By dividing 263,000 by 2,000,000 we find that it’s roughly 13% of the stockpile we had before. Which is, it’s true, a significant decline. But now we can see how much of a decline it is, which trying to compare 2 million tons with 12 days’ supply made impossible. Even better, let’s represent it visually:

Screen Shot 2018-02-23 at 4.07.07 pm
Butter stocks then and now


This is just the default graph from Google sheets, but it conveys the size difference quite effectively.  (There are, of course, plenty of ways we could improve the graph, but one snark at a time, ok?)

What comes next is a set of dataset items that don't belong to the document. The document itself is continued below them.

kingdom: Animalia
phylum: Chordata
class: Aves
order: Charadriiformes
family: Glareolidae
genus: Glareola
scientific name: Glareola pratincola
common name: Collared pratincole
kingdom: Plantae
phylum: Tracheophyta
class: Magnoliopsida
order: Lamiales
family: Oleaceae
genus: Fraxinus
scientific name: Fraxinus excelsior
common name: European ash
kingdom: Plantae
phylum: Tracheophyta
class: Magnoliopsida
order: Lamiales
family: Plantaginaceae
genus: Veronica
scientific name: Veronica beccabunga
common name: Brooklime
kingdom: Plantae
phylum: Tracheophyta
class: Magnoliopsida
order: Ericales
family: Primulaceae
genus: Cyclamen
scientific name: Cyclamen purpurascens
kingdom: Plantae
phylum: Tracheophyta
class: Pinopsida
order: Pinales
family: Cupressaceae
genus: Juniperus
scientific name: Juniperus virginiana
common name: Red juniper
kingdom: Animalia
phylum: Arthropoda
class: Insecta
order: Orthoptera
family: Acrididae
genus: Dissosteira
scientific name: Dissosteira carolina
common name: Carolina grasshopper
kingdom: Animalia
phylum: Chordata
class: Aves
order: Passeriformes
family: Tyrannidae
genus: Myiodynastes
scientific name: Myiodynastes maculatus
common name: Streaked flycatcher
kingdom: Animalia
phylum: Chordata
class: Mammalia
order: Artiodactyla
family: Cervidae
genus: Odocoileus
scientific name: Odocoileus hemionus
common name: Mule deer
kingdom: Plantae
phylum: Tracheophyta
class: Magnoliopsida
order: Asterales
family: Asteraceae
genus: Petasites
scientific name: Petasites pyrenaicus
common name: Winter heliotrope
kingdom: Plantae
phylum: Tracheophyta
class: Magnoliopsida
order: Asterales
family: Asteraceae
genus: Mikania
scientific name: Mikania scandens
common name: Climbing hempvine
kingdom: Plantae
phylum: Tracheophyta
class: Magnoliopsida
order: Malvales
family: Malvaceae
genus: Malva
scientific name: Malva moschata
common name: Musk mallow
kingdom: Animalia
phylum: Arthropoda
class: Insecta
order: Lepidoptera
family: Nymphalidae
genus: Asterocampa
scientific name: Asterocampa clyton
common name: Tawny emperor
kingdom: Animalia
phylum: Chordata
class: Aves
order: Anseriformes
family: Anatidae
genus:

It wasn’t hard maths. Or a challenging graphing exercise. Or even a tricky research problem – although, as noted, I have no idea how valid the figure of 8 Millions tons per year is, or indeed what year the measurements were taken (although the graph on that page implies either 2004 or 2009, but from the information available on that page I can’t be sure about the aggregate figures). But then I don’t know how valid the figures are in the original article (and, to be honest, I’m just not that excited about butter consumption, unless it’s on my own toast, and if we’re measuring that in tons then I probably have a problem).

The point is that if you’re going to use figures to support your argument, and you’re going to compare them by saying they “dwindled” from one value to another, it’s not rocket science to make those figures easily comparable.

This is one of the reasons Data Science needs to be core in schools. To make sure that when we present our own data, we present it in a way that’s both valid, and easy to interpret. And to ensure that when others show us data, we can analyse it critically, and call it out when it doesn’t make sense. Whether it’s by mistake, or by design.